Geospatial Data and Analysis with Python

Geospatial data is the geographic data around us, it contains location information as well as extra information known as attribute information. This data can range from things like smart phones GPS information to voting preferences across a country to natural geographic features like the distribution of natural water sources, amongst other many things. Through analysing it valuable insights can be gained with many different uses. Placement of advertising billboards could be optimised using commuter smartphone GPS information, voting preferences across a country could be used in deciding localised targeted voting campaigns, city planners could choose the location of new housing builds based on the proximity of water supplies, and so on. Whilst geospatial data presents vast ways to study and gain insights into our world it also presents unique challenges for analysis.

A two-day blended workshop of online lectures and practical python programming sessions was delivered by Chris Jochem, a Senior Research Fellow of the WorldPop group in the School of Geography and Environmental Sciences at the University of Southampton. This workshop covered key fundamentals of geospatial data analysis, including spatial data formats, georeferencing, geometry calculations, spatial analysis, and visualisations, and used the useful geospatial data analysis python package GeoPandas, an extension of the pandas package that allows for spatial operations on geometric types.

For geospatial data there are different types of representations. The main one focused on in this workshop was the vector representation, which consists of point locations of objects and bodies that can then be joined together to form lines and polygons. The other main representation is the raster representation which uses a grided representation of continuous data. As geospatial data contains geographic information it can be linked onto maps of that geographical area.

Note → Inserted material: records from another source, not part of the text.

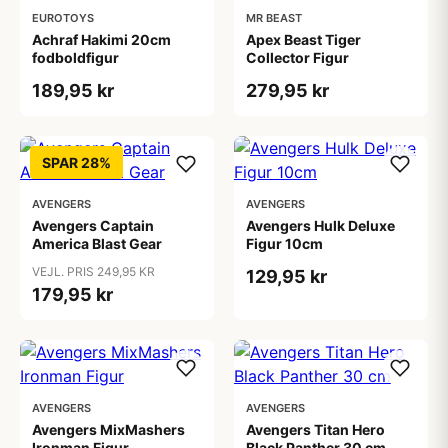
EUROTOYS
MR BEAST
Achraf Hakimi 20cm
Apex Beast Tiger
fodboldfigur
Collector Figur
189,95 kr
279,95 kr
SPAR 28%
AVENGERS
AVENGERS
Avengers Captain
Avengers Hulk Deluxe
America Blast Gear
Figur 10cm
VEJL. PRIS 249,95 KR
129,95 kr
179,95 kr
AVENGERS
AVENGERS
Avengers MixMashers
Avengers Titan Hero
Ironman Figur
Black Panther 30 cm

Maps are typically 2D representations of the Earth yet the Earth itself is 3D and so these 2D representations introduce different types of distortions. Each type of map, known as a projection, has different levels and types of distortions and so the choice of map has both pros and cons (relevant xkcd, because relevant xkcd: https://xkcd.com/977/). Once a map is chosen a coordinate reference system (CRS) is added, which defines how points on the map relate to real places on Earth.

Once the map and CRS are ready other information and data can be added as layers. This typically involves performing geometric manipulations and non-spatial data operations in a pre-processing stage to extract data specific to the region of interest from larger datasets and to clean and combine relevant datasets. These operations can include clipping, spatial joining, non-spatial joining, dissolving and aggregation, amongst others. Once the pre-processing is done the data can then be analysed.

Through analysing the data valuable insights and information, such as the ones previously mentioned, can be found. The results from the analysis alone though do not best show and communicate the trends and insights and so they need to be visualised in ways that clearly communicate their message to an audience.

This was the final part of the workshop and it covered visualisations from point maps to choropleth maps to interactive marker, choropleth and heat maps, with the interactive maps showing extra information when the user interacted with them. These maps help convey the insights better to the user as they show the trends in clear and concise ways whilst also being better at holding the user’s attention.

This workshop was both invaluable and interesting. It covered the core concepts of geospatial data analysis, from what geospatial data and analysis is up to how to use it to process, analyse and present geospatial data in meaningful ways.

By Samuel Senior